Gill Boston, National Care Forum and Voluntary Organisations Disabilty Group strategic partnership programme head, said: “Dementia support needs to be person-centred and rights-based; it must take into account someone’s gender, race, sexuality, ability or socio-economic background. People who have already experienced disadvantage or discrimination may face further inequality if they develop dementia and the support they are offered is generic, instead of being tailored to their particular needs.”

The report includes several innovative approaches to dementia care and recommendations for commissioners, providers, educators, service users and carers and uses a series of case studies to illustrate the points made.

Today’s report presents 10 overarching themes in relation to equity issues in dementia. These will be useful for people who use services, their carers, commissioners and service providers’ approach and include:

  • exploring tailored support options following diagnosis
  • encouraging professionals to understand equity issues

The publication will be launched at an event in London, Keynote Speakers are Toby Williamson Mental Health Foundation and Hilda Hayo Dementia UK. Participants include voluntary and community sector care providers as well as representatives from sector-wide bodies such as Care Quality Commission, Skills for Care, Social Care Institute for Excellence. The event will be an opportunity for delegates to learn more about the issues raised in the publication, to discuss key implications and to share positive practice from a range of perspectives.

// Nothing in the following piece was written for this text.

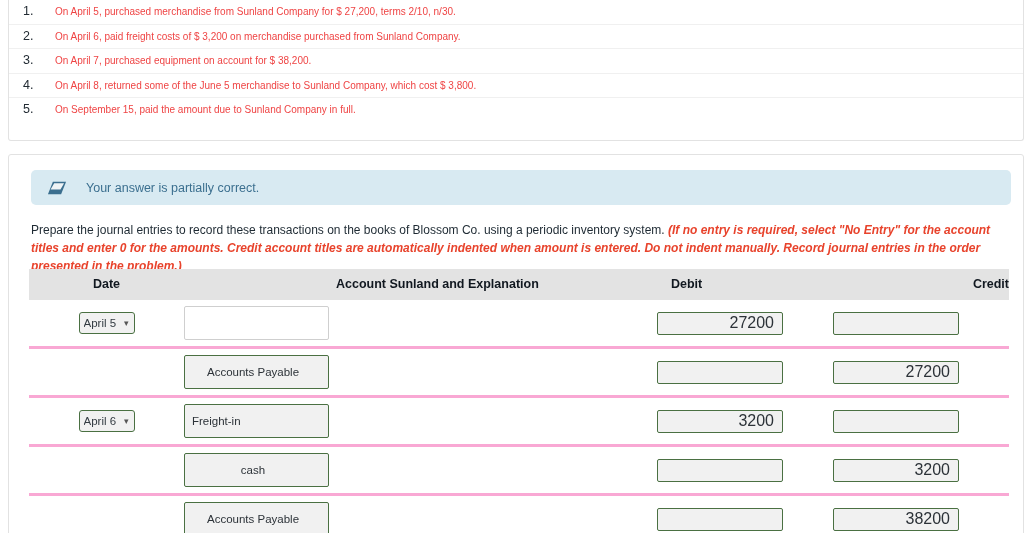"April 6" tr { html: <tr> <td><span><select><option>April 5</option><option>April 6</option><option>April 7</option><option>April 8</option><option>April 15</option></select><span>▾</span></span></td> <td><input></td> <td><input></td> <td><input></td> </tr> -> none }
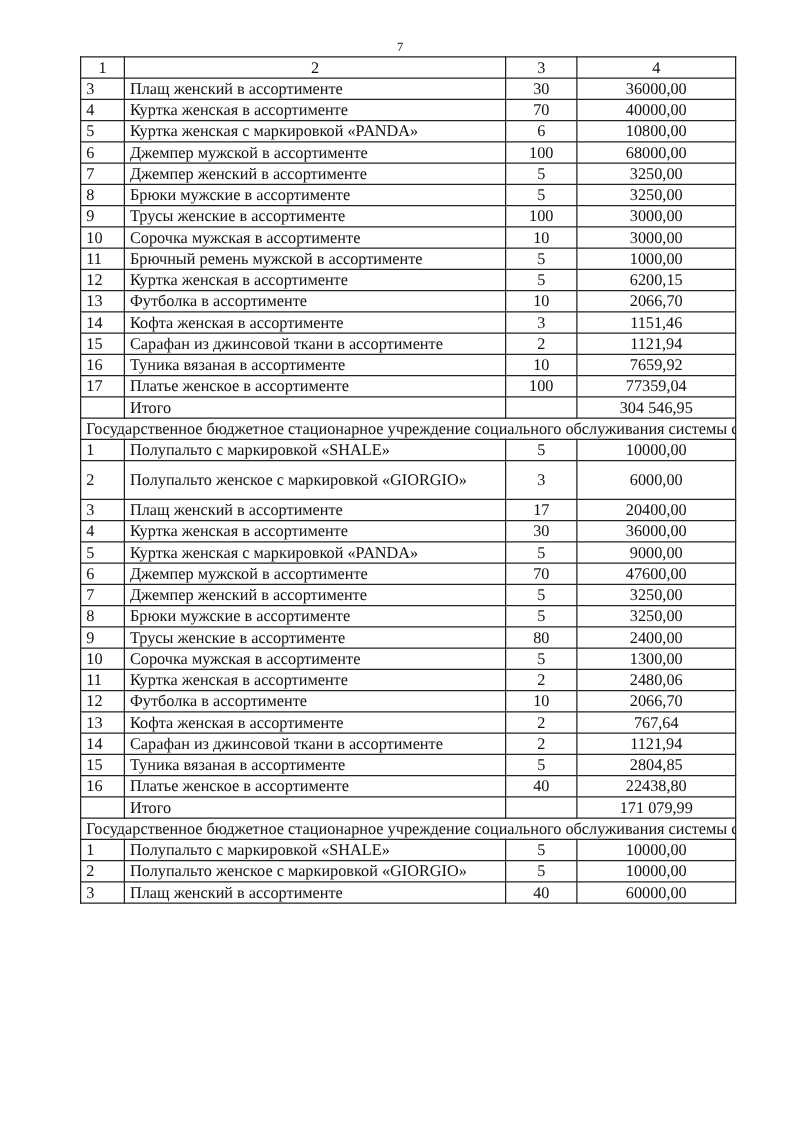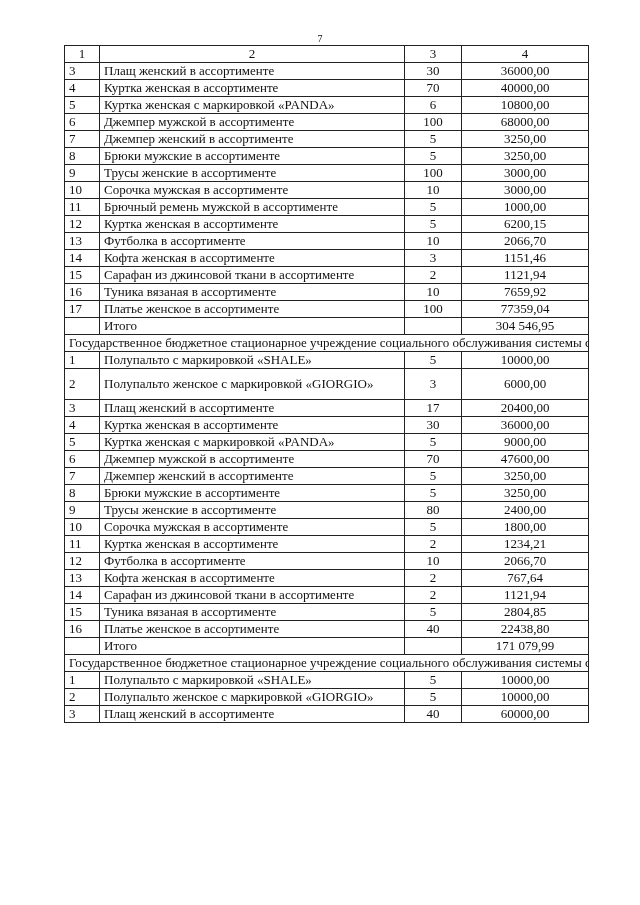"1800,00" td.s { text: 1800,00 -> 1300,00 }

Today’s report is related to existing work the strategic partners have completed on specific support for LGBT people with dementia***.

Editor’s notes:

Dementia, equity and rights will be available to download here on 26 May.

The social media hashtag for the launch of the publication is #DementiaRights

* The voluntary sector strategic partner programme has 22 members, six of which are consortiums. Partners work together on aspects of health, social care, and public health policy with Department of Health, Public Health England and NHS England – on behalf of patients, service users and the wider public.  The strategic partners work directly with policy makers and co-produce specific projects. This event and publication is an example of that co-production.

The following organisations co-produced the report: Voluntary Organisations Disability Group (VODG), National Care Forum, Age UK, Joseph Rowntree Foundation, Mental Health Providers Forum, Race Equality Foundation, National LGB&T Partnership, Women’s Health and Equality Consortium and Young Dementia UK.

** Alzheimer’s Society, Dementia UK: update

*** Dementia care and LGBT communities: A good practice paper.